- The U.S. Census Bureau estimates that there are about 42 million pre-teens and teens (aged 10- 19) in the U.S., which has a general population of approximately 313.9 million (2012).
- Of this total U.S. population, 6.6% are between the ages of 10 to 14 and 6.8% are between the ages of 15 to 19.
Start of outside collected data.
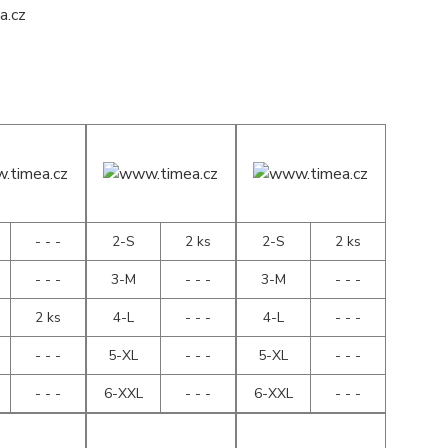
- - -
2-S
2 ks
2-S
2 ks
- - -
3-M
- - -
3-M
- - -
2 ks
4-L
- - -
4-L
- - -
- - -
5-XL
- - -
5-XL
- - -
- - -
6-XXL
- - -
6-XXL
- - -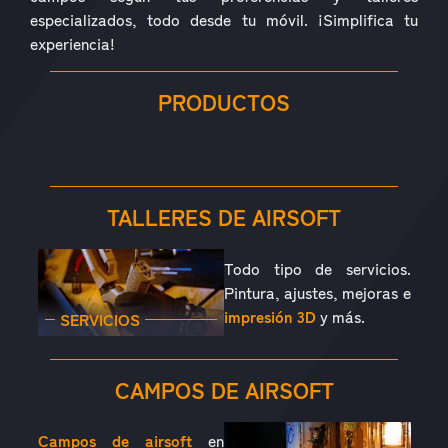
especializados, todo desde tu móvil. ¡Simplifica tu
experiencia!
PRODUCTOS
RÉPLICAS
ACCESORIOS
PIEZAS
CONSUMIBLES
EQUIPAMIENTO
OUTDOOR
TALLERES DE AIRSOFT
Todo tipo de servicios.
Pintura, ajustes, mejoras e
impresión 3D
y más.
SERVICIOS
CAMPOS DE AIRSOFT
Campos de airsoft
en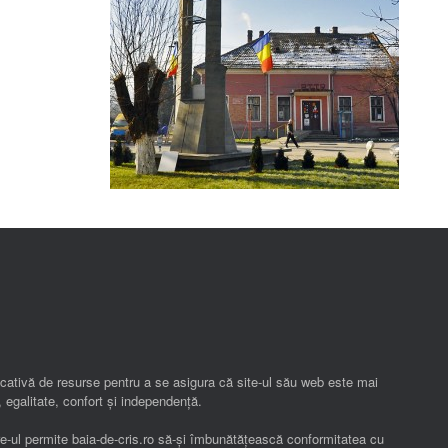
ificativă de resurse pentru a se asigura că site-ul său web este mai
 egalitate, confort și independenţă.
re-ul permite baia-de-cris.ro să-și îmbunătățească conformitatea cu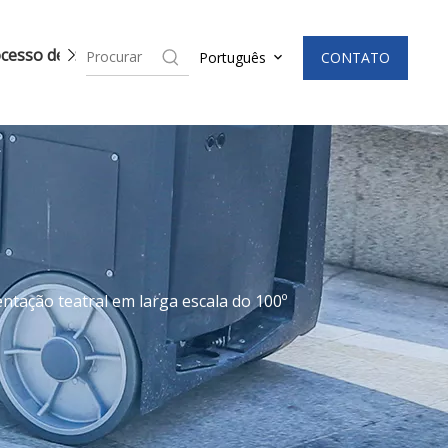
cesso de produção
Notícias
CONTATO
Português
ntação teatral em larga escala do 100º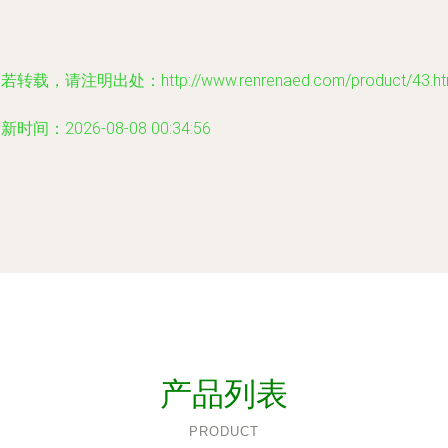
若转载，请注明出处：http://www.renrenaed.com/product/43.ht
新时间：2026-08-08 00:34:56
产品列表
PRODUCT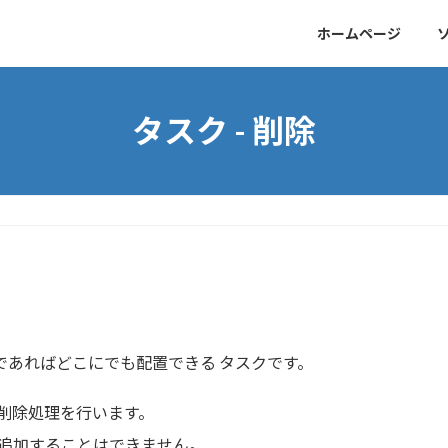
ホームページ
タスク - 削除
であればどこにでも配置できる タスクです。
削除処理を行います。
追加することはできません。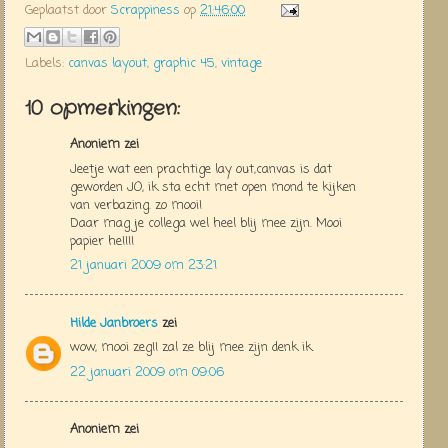
Geplaatst door
Scrappiness
op
21:46:00
Labels:
canvas layout
,
graphic 45
,
vintage
10 opmerkingen:
Anoniem zei
Jeetje wat een prachtige lay out,canvas is dat
geworden JO, ik sta echt met open mond te kijken
van verbazing. zo mooi!
Daar mag je collega wel heel blij mee zijn. Mooi
papier he!!!!
21 januari 2009 om 23:21
Hilde Janbroers
zei
wow, mooi zeg!! zal ze blij mee zijn denk ik.
22 januari 2009 om 09:06
Anoniem zei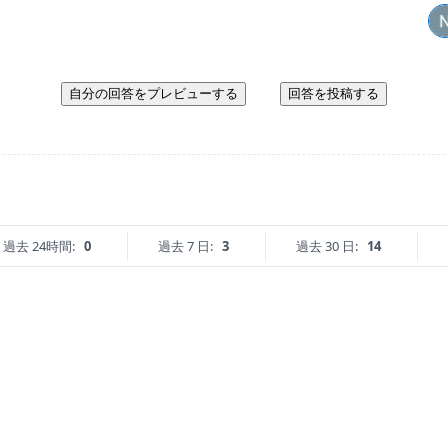
自分の回答をプレビューする
回答を投稿する
過去 24時間:
0
過去 7 日:
3
過去 30 日:
14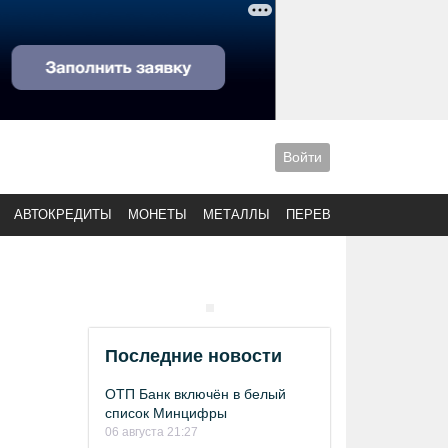
Войти
АВТОКРЕДИТЫ
МОНЕТЫ
МЕТАЛЛЫ
ПЕРЕВОДЫ
Последние новости
ОТП Банк включён в белый
список Минцифры
06 августа 21:27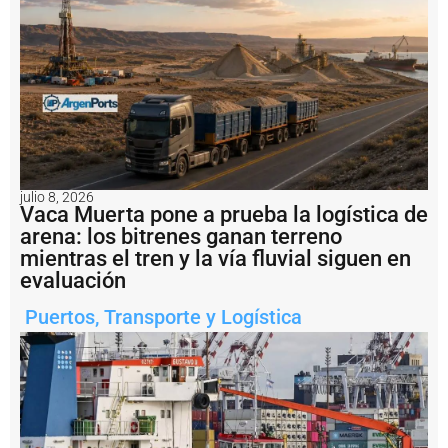
e
U
S
D
1
.
2
m
il
l
o
julio 8, 2026
n
Vaca Muerta pone a prueba la logística de
e
arena: los bitrenes ganan terreno
s
mientras el tren y la vía fluvial siguen en
a
l
evaluación
b
u
Puertos
,
Transporte y Logística
q
u
e
H
a
i
X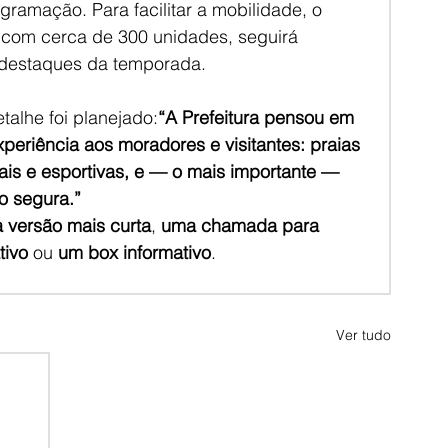
ramação. Para facilitar a mobilidade, o 
 com cerca de 300 unidades, seguirá 
 destaques da temporada.
talhe foi planejado:
“A Prefeitura pensou em 
periência aos moradores e visitantes: praias 
rais e esportivas, e — o mais importante — 
o segura.”
 versão mais curta
, 
uma chamada para 
tivo
 ou 
um box informativo
.
Ver tudo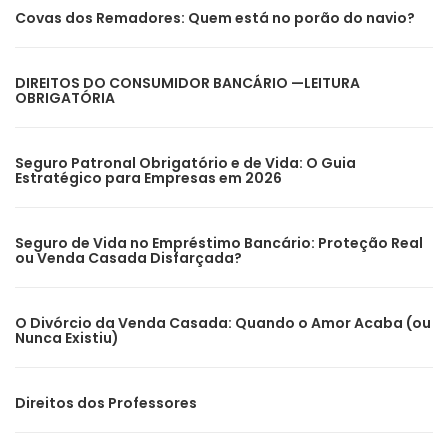
Covas dos Remadores: Quem está no porão do navio?
DIREITOS DO CONSUMIDOR BANCÁRIO —LEITURA
OBRIGATÓRIA
Seguro Patronal Obrigatório e de Vida: O Guia
Estratégico para Empresas em 2026
Seguro de Vida no Empréstimo Bancário: Proteção Real
ou Venda Casada Disfarçada?
O Divórcio da Venda Casada: Quando o Amor Acaba (ou
Nunca Existiu)
Direitos dos Professores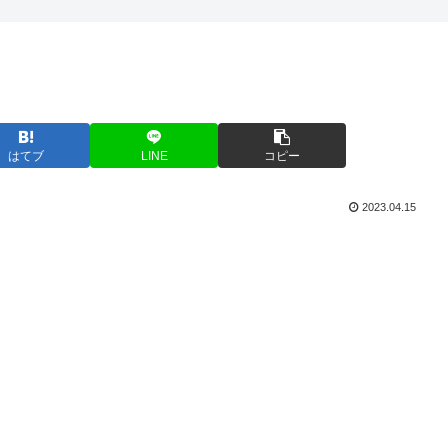
はてブ
LINE
コピー
2023.04.15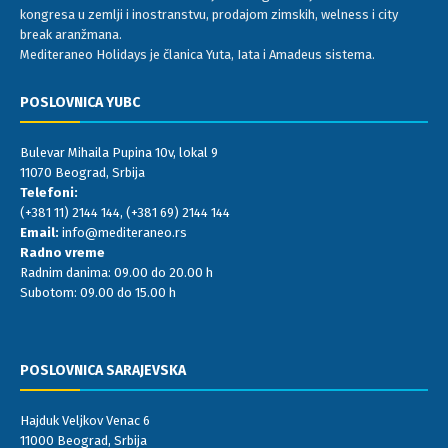
kongresa u zemlji i inostranstvu, prodajom zimskih, welness i city
break aranžmana.
Mediteraneo Holidays je članica Yuta, Iata i Amadeus sistema.
POSLOVNICA YUBC
Bulevar Mihaila Pupina 10v, lokal 9
11070 Beograd, Srbija
Telefoni:
(+381 11) 2144 144
,
(+381 69) 2144 144
Email:
info@mediteraneo.rs
Radno vreme
Radnim danima: 09.00 do 20.00 h
Subotom: 09.00 do 15.00 h
POSLOVNICA SARAJEVSKA
Hajduk Veljkov Venac 6
11000 Beograd, Srbija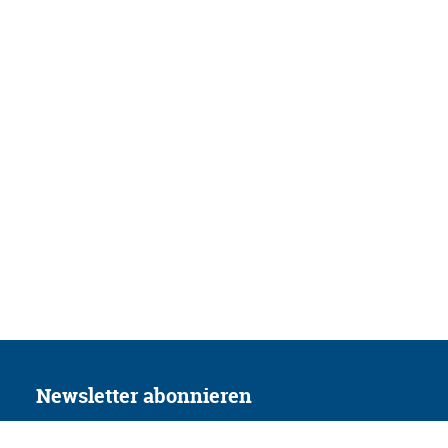
Newsletter abonnieren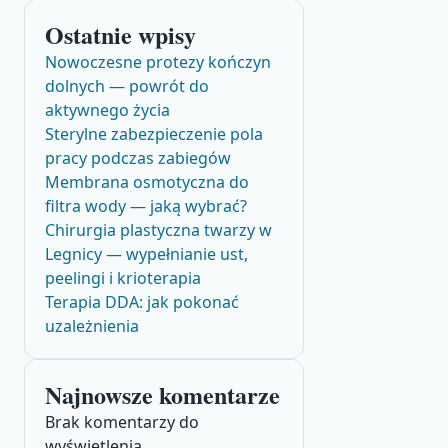
Ostatnie wpisy
Nowoczesne protezy kończyn
dolnych — powrót do
aktywnego życia
Sterylne zabezpieczenie pola
pracy podczas zabiegów
Membrana osmotyczna do
filtra wody — jaką wybrać?
Chirurgia plastyczna twarzy w
Legnicy — wypełnianie ust,
peelingi i krioterapia
Terapia DDA: jak pokonać
uzależnienia
Najnowsze komentarze
Brak komentarzy do
wyświetlenia.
- Of those aged 10-19 in the U.S in 2010, 51.2% were male and 48.8% were female
- Generation Y, also known as “Millennials” (those born between 1980 and 2000) comprises about 80 million, or close to 25% of the total U.S population.
- Of these,
- 61% were White
- 14% were Black
- 19% were Hispanic
- 5% were Asian (As of December 2009)
For more information, check out Education in the Infopedia.
- According to data from the U.S. Census Bureau, of those aged 18 to 24 years living in the U.S. in 2012, 29.5% were high school graduates (or equivalent).
- As of reporting in 2012, some 3 out of every 10 millennials are college graduates.
- Among 25- to 29-year-olds Whites (40%) are nearly twice as likely as Blacks (23%) to attain a bachelor’s degree and over twice as likely as Hispanics (15%). “Between 1990 and 2012, the gap in the attainment rate between Whites and Hispanics at the level of bachelor’s degree or higher widened from 18 to 25 percent points.”
For more information, check out Driving in the Infopedia.
Motor vehicle crashes are the number one killer of teens (ages 16-20). Over one third of those killed had been drinking. Over half of those killed were not wearing a seat belt.
For more information, check out Suicide in the Infopedia.
In 2010 suicide was the tenth leading cause of death in the US and the third leading cause of death for young people aged 15-24 in the US.